Having a fly fishing backpack is obviously the ideal choice if you're an angler that likes to bring a lot with you on your fishing trips. Most newer fly backpacks can easily carry several fly boxes, a net, an additional rod, extra reels, spool winders, the list goes on. There's an evident advantage to carrying a backpack in not having to compromise on what gear to bring. If you're a minimalist, this is not the option for you. The Orvis Bug Out pack and the Simms Flyweight pack are two that I bring with me on a lot of my long trips where it never hurts to bring extra gear. As a bonus, I can pack extra layers just in case the weather changes on me, carry a lunch for my all-day outings, and even pack in some larger streamer boxes that just won't fit a sling pack or vest. Most packs are now relatively lightweight to help lessen the burden of wading with extra bulk, although they still aren't as light and comfortable as a sling or even a vest. Also, the storage pockets seem to be less convenient to access. Odds are you're going to need to take it off to dig around to get at what you need, which can feel like a time waster when the bite is hot. But on a multiple day trip, the storage space is worth it.

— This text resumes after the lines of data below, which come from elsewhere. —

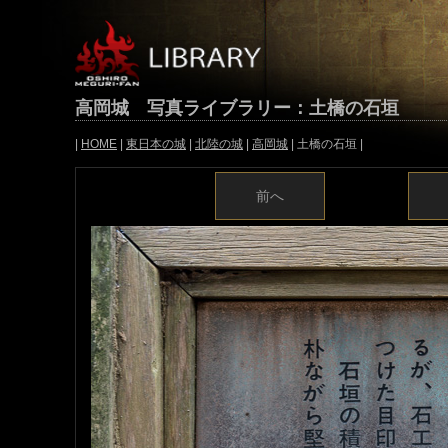
高岡城 写真ライブラリー：土橋の石垣
|
HOME
|
東日本の城
|
北陸の城
|
高岡城
| 土橋の石垣 |
前へ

When selecting a backpack or chest pack, look closely at the shoulder straps. A pack with padded shoulder straps will keep you on the water longer than one without. It's almost always worth considering packs with bonus storage areas for a hydration bladder or water bottle too. Especially if you're fishing at high elevations in a mountain state. Keeping hydrated is an important part of avoiding altitude sickness, and full-size packs usually have more storage for things like that.

Whether you're using a sling, vest, or backpack, bringing the right gear is crucial to your success on the stream. Invest in good equipment and it will return dividends. This may seem like an odd bit of advice, but if you can, go in a store and try on the pack or vest you're thinking about. Make some mock casting motions in the store to see how it feels making your normal movements. You may look strange, but it will help you figure out if your chosen storage will be comfortable or not before you hit the water. Find a setup that works best for you and incorporate it into a pack that feels comfortable casting on the river.